START Document text

The concept of The Found Footage Festival is a simple one, as Joe Pickett and Nick Prueher take video clips from tapes they find at various outlets, including thrift stores and estate sales, on tour, and present them live in front of audiences, while providing intros, occasional interstitials and, at times, some MST3K-style commentary. Befitting to the content, it's a very lo-fi affair, and the true star of the show are the weird videos they cull from to create their shows, which run approximately between 70 and 90 minutes. Several volumes have been released, and DVDTalk has a review of the first collection.

The Show
Joe and Nick are back with another pair of live shows, ready to unleash more unusual VHS content on an audience more than willing to luxuriate in its oddities. These appearances, recorded in San Francisco in 2008 and Tucson in 2009, see the pair becoming more comfortable with the structure of the show and more a part of the content, as they create original material to go along with the salvaged content they are sharing. This was certainly a risk on their part, since the found footage is why people are there, and these new videos could be received the way new songs are at a well-known act's concert (leading audiences to say "Just play the hits.") Most of these are quick, like a visit to a bidet they show the instructional video for or still from their Saturday-morning cartoon pitch, and those are fun. The more involved parodies, like their "hunk harassment" and faux public-access videos, are less successful, though the presence of Chris Elliott on a beard-focused talk show almost makes it worth it. The same goes for a sequence that features David Wain and a very early role for Kumail Nanjiani. At the very least, these bits show the creators have very good taste.

END Document text
START Provided material

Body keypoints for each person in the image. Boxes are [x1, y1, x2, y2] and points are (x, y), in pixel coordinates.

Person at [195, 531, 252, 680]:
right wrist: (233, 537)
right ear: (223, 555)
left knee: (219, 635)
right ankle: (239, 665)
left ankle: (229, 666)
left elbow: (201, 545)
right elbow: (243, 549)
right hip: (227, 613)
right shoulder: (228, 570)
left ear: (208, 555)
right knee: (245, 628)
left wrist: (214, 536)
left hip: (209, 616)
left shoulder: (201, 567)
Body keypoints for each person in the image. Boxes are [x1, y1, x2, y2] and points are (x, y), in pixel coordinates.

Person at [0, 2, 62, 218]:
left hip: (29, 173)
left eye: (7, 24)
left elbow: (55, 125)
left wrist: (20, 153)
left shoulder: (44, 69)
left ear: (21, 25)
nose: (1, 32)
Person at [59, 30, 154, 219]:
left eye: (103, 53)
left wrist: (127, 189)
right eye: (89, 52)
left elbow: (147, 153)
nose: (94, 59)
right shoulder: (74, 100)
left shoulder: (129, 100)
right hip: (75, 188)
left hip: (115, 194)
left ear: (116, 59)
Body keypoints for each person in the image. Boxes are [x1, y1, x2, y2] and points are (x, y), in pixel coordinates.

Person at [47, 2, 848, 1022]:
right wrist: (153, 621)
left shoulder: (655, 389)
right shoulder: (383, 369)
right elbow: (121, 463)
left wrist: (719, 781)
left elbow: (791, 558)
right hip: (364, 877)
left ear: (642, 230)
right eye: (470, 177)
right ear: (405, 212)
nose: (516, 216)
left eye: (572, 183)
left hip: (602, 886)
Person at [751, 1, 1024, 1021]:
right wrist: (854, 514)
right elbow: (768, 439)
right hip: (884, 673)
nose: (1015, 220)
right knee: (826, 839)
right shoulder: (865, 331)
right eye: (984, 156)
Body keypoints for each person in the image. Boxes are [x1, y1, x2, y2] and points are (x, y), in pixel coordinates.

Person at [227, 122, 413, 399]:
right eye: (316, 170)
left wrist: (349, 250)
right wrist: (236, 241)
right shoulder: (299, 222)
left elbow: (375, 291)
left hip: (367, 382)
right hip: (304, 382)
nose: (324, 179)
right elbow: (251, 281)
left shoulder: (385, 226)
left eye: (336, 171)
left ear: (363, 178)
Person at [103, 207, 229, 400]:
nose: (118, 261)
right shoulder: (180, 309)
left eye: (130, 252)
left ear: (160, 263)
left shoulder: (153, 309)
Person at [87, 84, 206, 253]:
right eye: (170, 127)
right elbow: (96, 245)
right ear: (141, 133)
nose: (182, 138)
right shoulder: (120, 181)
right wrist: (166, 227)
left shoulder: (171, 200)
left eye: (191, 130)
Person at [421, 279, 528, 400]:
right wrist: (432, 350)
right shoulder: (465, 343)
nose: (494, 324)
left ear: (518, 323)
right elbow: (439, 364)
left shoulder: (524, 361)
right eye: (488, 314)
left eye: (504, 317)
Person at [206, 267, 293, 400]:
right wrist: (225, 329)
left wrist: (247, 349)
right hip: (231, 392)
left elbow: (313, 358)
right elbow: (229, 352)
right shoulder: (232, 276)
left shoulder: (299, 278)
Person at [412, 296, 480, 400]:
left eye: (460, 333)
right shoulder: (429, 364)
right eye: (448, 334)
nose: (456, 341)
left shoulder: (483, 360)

END Provided material
START Provided material

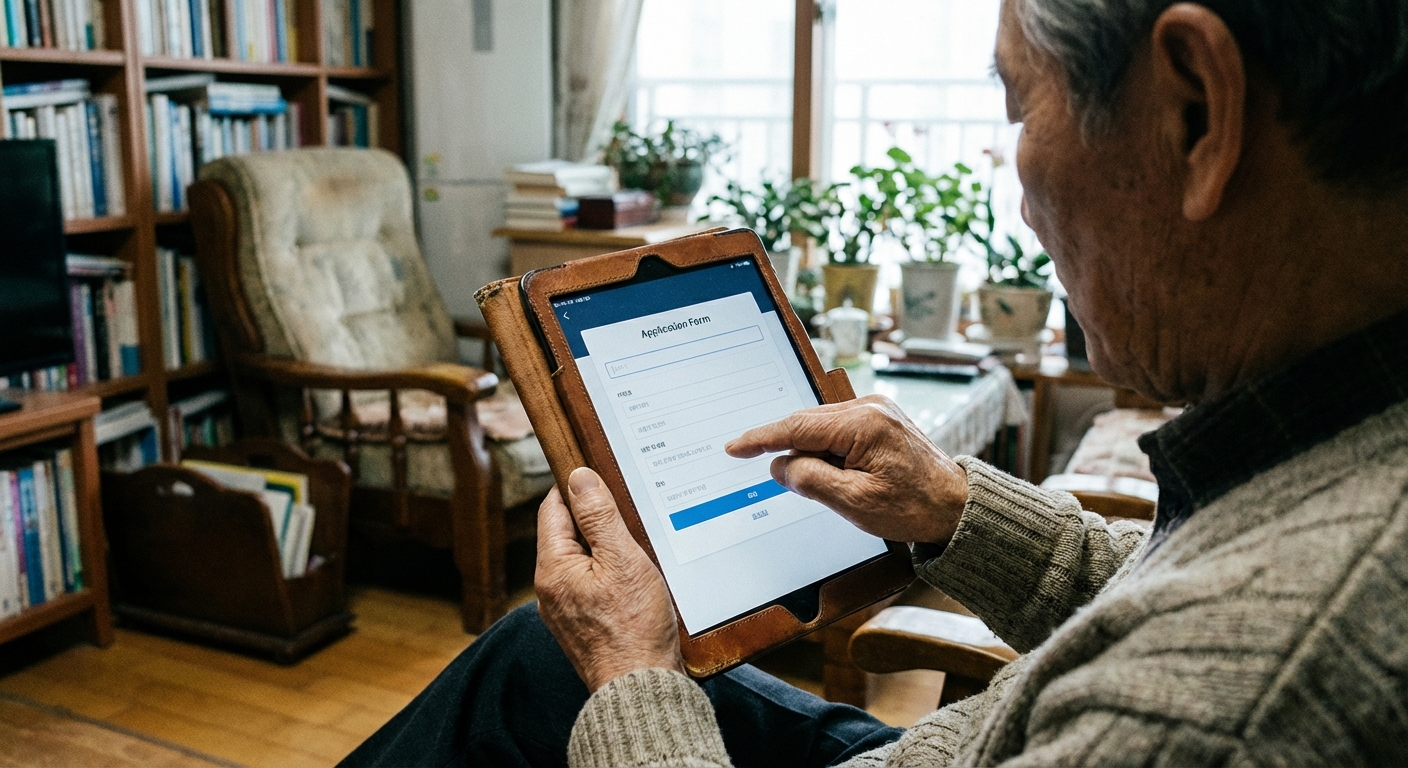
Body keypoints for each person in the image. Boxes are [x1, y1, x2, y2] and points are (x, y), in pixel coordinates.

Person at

END Provided material
START Provided material

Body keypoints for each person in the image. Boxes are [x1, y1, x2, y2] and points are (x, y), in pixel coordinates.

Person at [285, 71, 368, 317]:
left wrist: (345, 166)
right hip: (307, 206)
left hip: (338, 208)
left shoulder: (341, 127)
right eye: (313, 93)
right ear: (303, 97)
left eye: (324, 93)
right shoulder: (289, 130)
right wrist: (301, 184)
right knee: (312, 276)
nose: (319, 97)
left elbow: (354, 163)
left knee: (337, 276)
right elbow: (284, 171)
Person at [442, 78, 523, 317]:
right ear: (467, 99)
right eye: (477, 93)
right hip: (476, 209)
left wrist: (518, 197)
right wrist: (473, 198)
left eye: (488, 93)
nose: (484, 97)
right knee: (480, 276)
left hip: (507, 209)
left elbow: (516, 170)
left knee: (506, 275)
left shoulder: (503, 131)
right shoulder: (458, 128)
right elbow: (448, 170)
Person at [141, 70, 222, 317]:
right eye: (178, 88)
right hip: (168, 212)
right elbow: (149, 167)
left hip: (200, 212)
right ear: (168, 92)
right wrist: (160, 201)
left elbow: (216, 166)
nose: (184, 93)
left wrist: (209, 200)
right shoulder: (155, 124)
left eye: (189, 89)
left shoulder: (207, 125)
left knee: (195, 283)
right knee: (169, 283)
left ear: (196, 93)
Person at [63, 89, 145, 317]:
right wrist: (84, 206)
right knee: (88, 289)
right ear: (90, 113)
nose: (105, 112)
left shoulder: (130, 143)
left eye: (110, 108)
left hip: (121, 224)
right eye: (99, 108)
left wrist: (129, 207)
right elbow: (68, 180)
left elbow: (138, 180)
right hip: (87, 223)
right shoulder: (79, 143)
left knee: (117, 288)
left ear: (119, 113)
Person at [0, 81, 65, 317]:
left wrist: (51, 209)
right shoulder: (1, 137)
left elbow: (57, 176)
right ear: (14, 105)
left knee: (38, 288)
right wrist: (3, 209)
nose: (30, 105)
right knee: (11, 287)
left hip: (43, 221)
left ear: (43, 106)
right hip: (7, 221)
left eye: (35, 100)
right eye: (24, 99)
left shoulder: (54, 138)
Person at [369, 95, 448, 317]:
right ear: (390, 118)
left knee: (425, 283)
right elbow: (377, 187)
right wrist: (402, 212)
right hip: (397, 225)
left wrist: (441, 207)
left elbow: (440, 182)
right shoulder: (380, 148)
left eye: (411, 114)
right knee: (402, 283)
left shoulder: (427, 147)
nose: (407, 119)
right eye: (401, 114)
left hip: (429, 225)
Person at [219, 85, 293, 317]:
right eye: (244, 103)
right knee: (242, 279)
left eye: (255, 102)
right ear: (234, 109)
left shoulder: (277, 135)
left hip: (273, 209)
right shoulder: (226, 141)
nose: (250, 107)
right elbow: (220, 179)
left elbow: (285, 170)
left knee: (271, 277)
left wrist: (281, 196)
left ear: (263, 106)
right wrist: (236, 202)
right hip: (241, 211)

END Provided material

[Work instructions]:
A: Rewrite the Found Footage Festival review between "The concept of" and "the first collection.", inclusive, changing "thrift stores" to "pawn shops".
B: Proceed with the Found Footage Festival review from the point where it stops.

[Written answers]:
A:
The concept of The Found Footage Festival is a simple one, as Joe Pickett and Nick Prueher take video clips from tapes they find at various outlets, including pawn shops and estate sales, on tour, and present them live in front of audiences, while providing intros, occasional interstitials and, at times, some MST3K-style commentary. Befitting to the content, it's a very lo-fi affair, and the true star of the show are the weird videos they cull from to create their shows, which run approximately between 70 and 90 minutes. Several volumes have been released, and DVDTalk has a review of the first collection.

B:
Familiar favorites from earlier shows return, including exercise montages, how-to videos and public-access footage, with all-new examples of their glory. There's even another delightful Federated Mutual exercise in abject horror, disguised as safety awareness. The exercise videos in particular are impressive in their range and insanity, including segments from videos featuring Angela Lansbury, Estelle Getty, Milton Berle and Dolph Lundgren, as well as off-the-wall routines involving laughter, Barbie, babies and an intriguing, religion-inspired pair named Rock and Zar. The how-tos are similarly entertaining, covering topics like computer game piracy (with a helpful rap), achieving an erection, massaging cats and singing like Elvis. The best however, may be contained in something called "The Wit and Wisdom of Pretty Boy Floyd", in which the billiards pro ostensibly teaches you about pool hustling, but really just rants about trophies, money, food and Ed.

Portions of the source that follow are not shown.